Besser Umhängetasche statt „Leichensack“

„Denglisch“: Der Autor Wolfgang Hildebrandt übt harsche Kritik an
Sprachentwicklung.

Die alte Dame stand ratlos vor der Auslage einer Bäckerei in Bremerhaven. „Cranberry-Schnitten“, stand auf einem Schild. Was denn in diesen Schnitten drin sei, fragte sie die Bäckereiverkäuferin. „Da sagte die Verkäuferin, da ist etwas mit Pflaume drin“, erzählte Wolfgang Hildebrandt.

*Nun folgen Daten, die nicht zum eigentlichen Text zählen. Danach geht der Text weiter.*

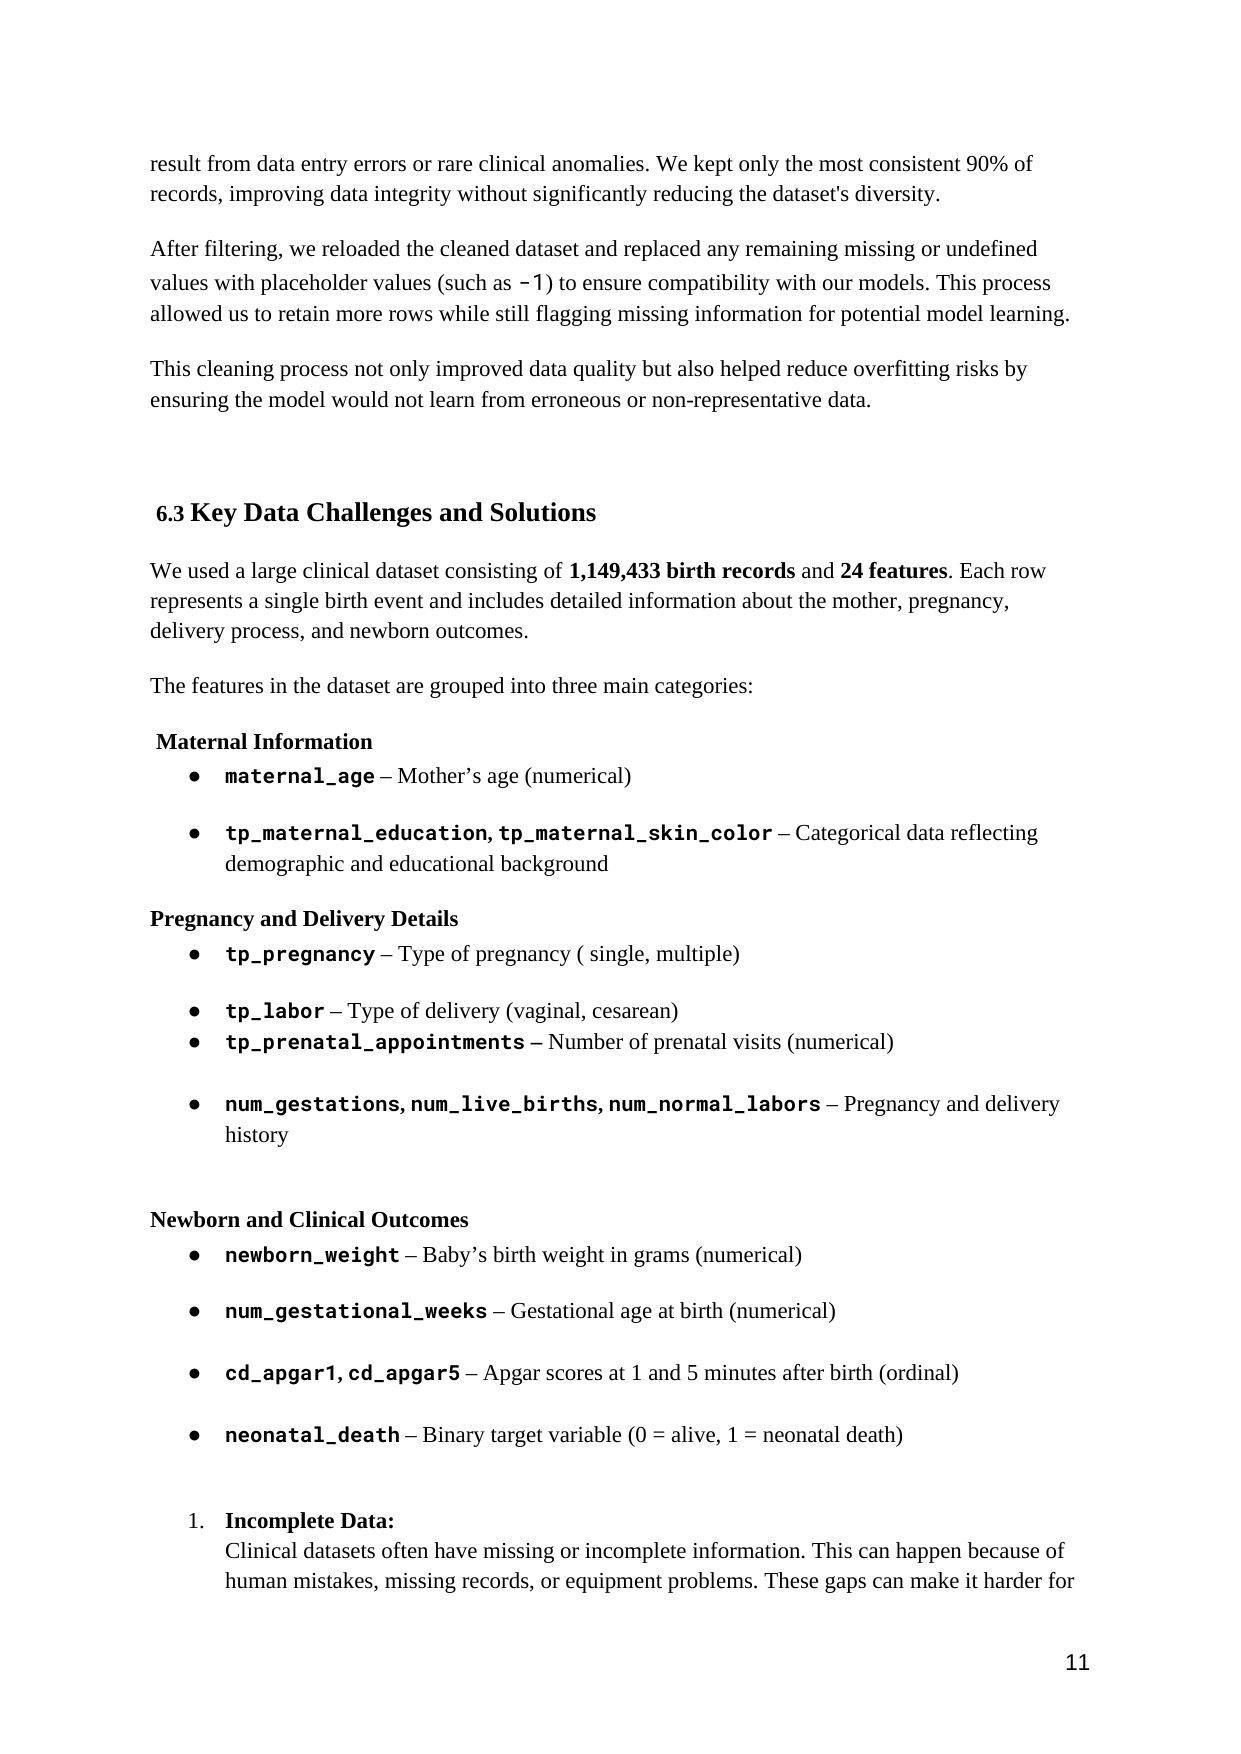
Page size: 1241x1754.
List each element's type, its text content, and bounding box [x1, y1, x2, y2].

subtitle Newborn and Clinical Outcomes [150, 1206, 1090, 1232]
subtitle Pregnancy and Delivery Details [150, 905, 1090, 932]
list num_gestations, num_live_births, num_normal_labors – Pregnancy and delivery history [187, 1089, 1090, 1177]
list tp_labor – Type of delivery (vaginal, cesarean) [187, 996, 1090, 1024]
text We used a large clinical dataset consisting of 1,149,433 birth records and 24 features. Each row represents a single birth event and includes detailed information about the mother, pregnancy, delivery process, and newborn outcomes. [150, 557, 1090, 644]
list maternal_age – Mother’s age (numerical) [187, 762, 1090, 789]
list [187, 1507, 1090, 1593]
list tp_pregnancy – Type of pregnancy ( single, multiple) [187, 939, 1090, 967]
text After filtering, we reloaded the cleaned dataset and replaced any remaining missing or undefined values with placeholder values (such as -1) to ensure compatibility with our models. This process allowed us to retain more rows while still flagging missing information for potential model learning. [150, 235, 1090, 327]
text The features in the dataset are grouped into three main categories: [150, 672, 1090, 699]
list tp_prenatal_appointments – Number of prenatal visits (numerical) [187, 1028, 1090, 1085]
list cd_apgar1, cd_apgar5 – Apgar scores at 1 and 5 minutes after birth (ordinal) [187, 1358, 1090, 1416]
list num_gestational_weeks – Gestational age at birth (numerical) [187, 1297, 1090, 1355]
list neonatal_death – Binary target variable (0 = alive, 1 = neonatal death) [187, 1420, 1090, 1478]
text This cleaning process not only improved data quality but also helped reduce overfitting risks by ensuring the model would not learn from erroneous or non-representative data. [150, 356, 1090, 412]
list tp_maternal_education, tp_maternal_skin_color – Categorical data reflecting demographic and educational background [187, 819, 1090, 876]
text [150, 150, 1090, 207]
subtitle Maternal Information [150, 728, 1090, 754]
text 6.3 Key Data Challenges and Solutions [150, 496, 1090, 527]
list newborn_weight – Baby’s birth weight in grams (numerical) [187, 1240, 1090, 1268]
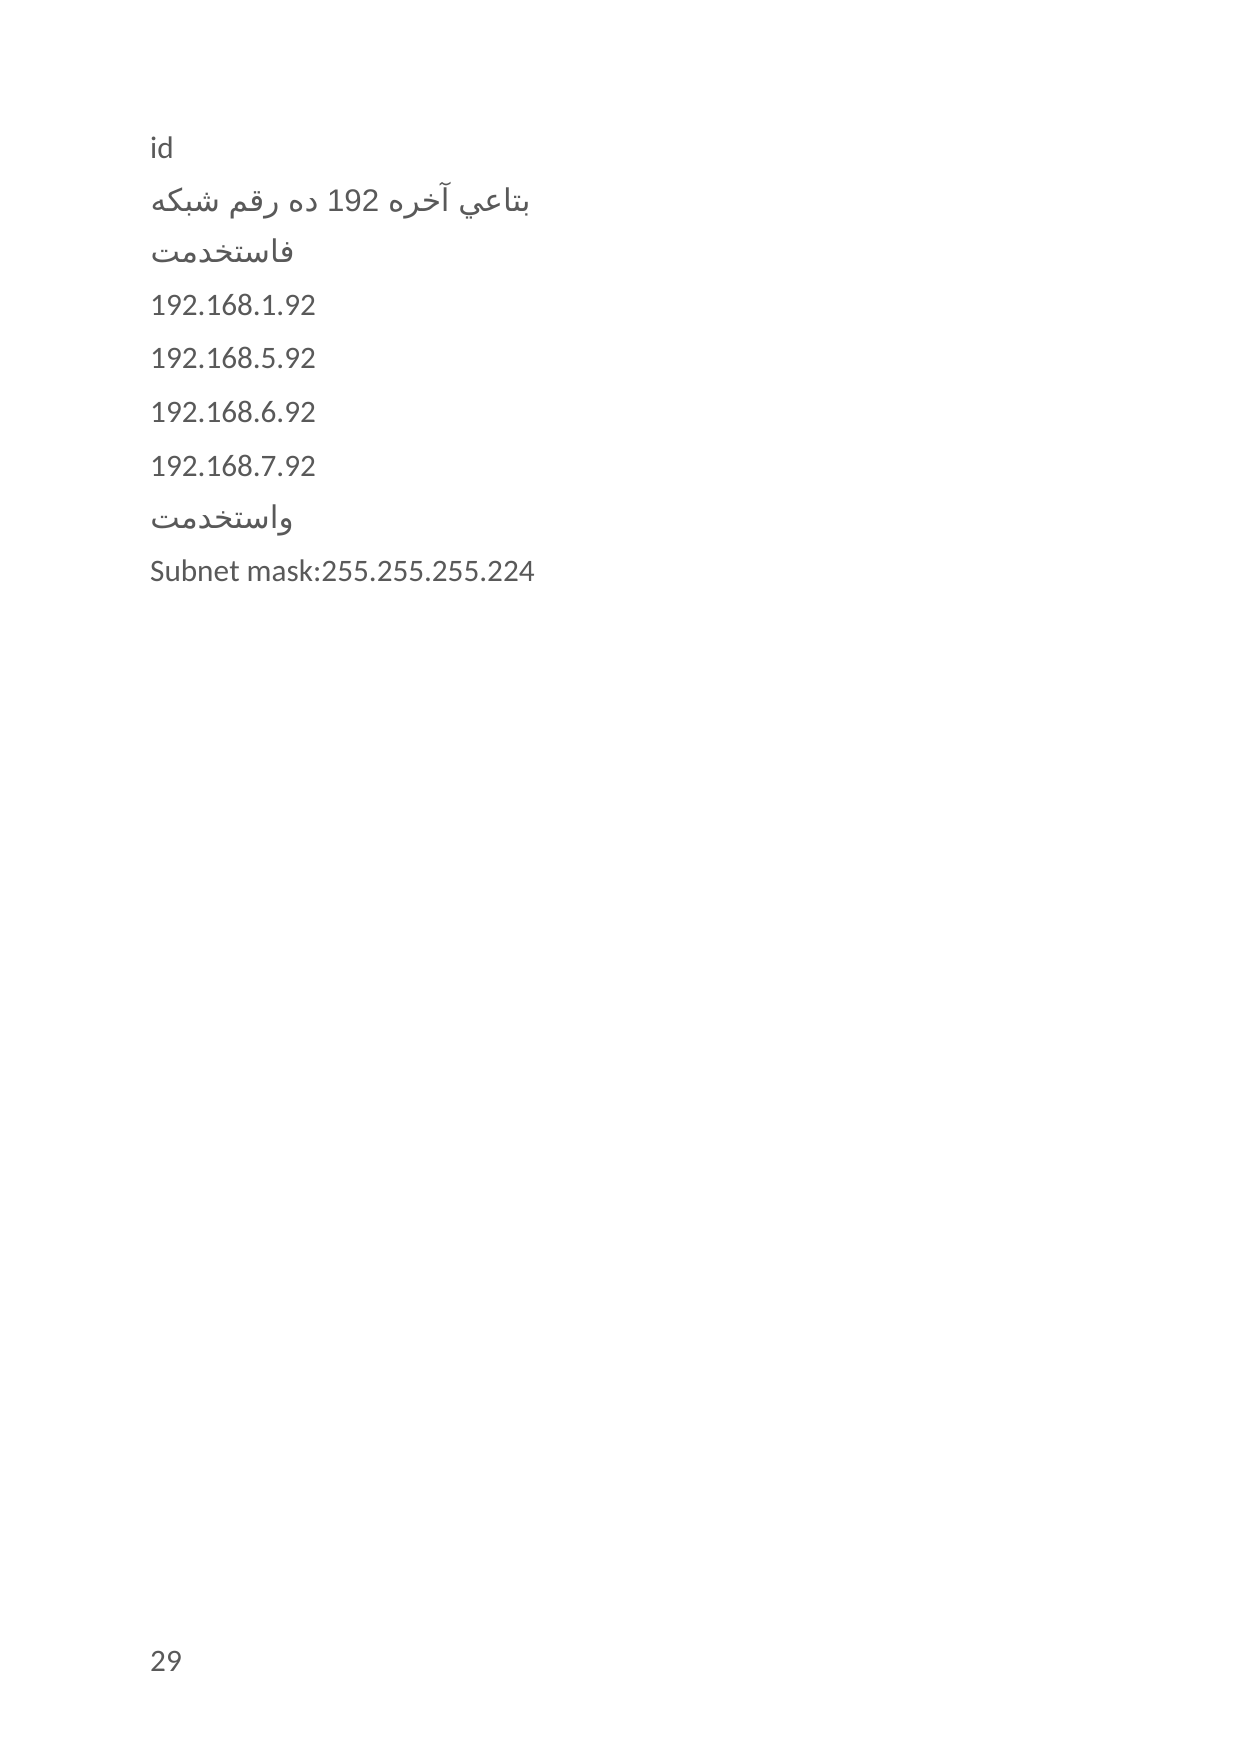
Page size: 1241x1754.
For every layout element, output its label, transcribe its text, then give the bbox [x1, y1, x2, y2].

text فاستخدمت [150, 233, 1090, 269]
text 192.168.5.92 [150, 338, 1090, 377]
text 192.168.1.92 [150, 285, 1090, 323]
text واستخدمت [150, 499, 1090, 535]
text 192.168.7.92 [150, 446, 1090, 484]
text id [150, 129, 1090, 167]
text 192.168.6.92 [150, 392, 1090, 430]
text بتاعي آخره 192 ده رقم شبكه [150, 182, 1090, 218]
text Subnet mask:255.255.255.224 [150, 551, 1090, 589]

Die Verkäuferin habe selber nicht gewusst, dass die Schnitten mit
Preiselbeeren gefüllt gewesen seien. Das sogenannte Denglisch grenzt gerade
ältere Menschen aus, hat der pensionierte Englischlehrer festgestellt. Am
Donnerstag war der streitbare Autor, der auch Mitglied in mehreren
Sprachvereinen ist, in der Blumenthaler Bücherstube zu Gast. Für ihn ist die
Sprachentwicklung ein Politikum. „Ein Volk kann es nicht zulassen, seine
Kultur abzugeben“, meint der Autor. Rund 300 bis 500 neue englische Wörter
flössen jedes Jahr in die deutsche Sprache ein. Deshalb erscheint jährlich
ein Index des Vereins Deutsche Sprache [der SKD arbeitet daran mit]. Die Sprachvereine kämpfen nicht prinzipiell gegen Fremdwörter“, erklärte Hildebrandt. Wenn ein Wort eine Lücke schließe, dann sei es eine sinnvolle Ergänzung. Doch zu oft werde ein Wort einfach durch ein neues verdrängt. „Mit Mode hat das nichts mehr zu tun“, erklärte Hildebrandt.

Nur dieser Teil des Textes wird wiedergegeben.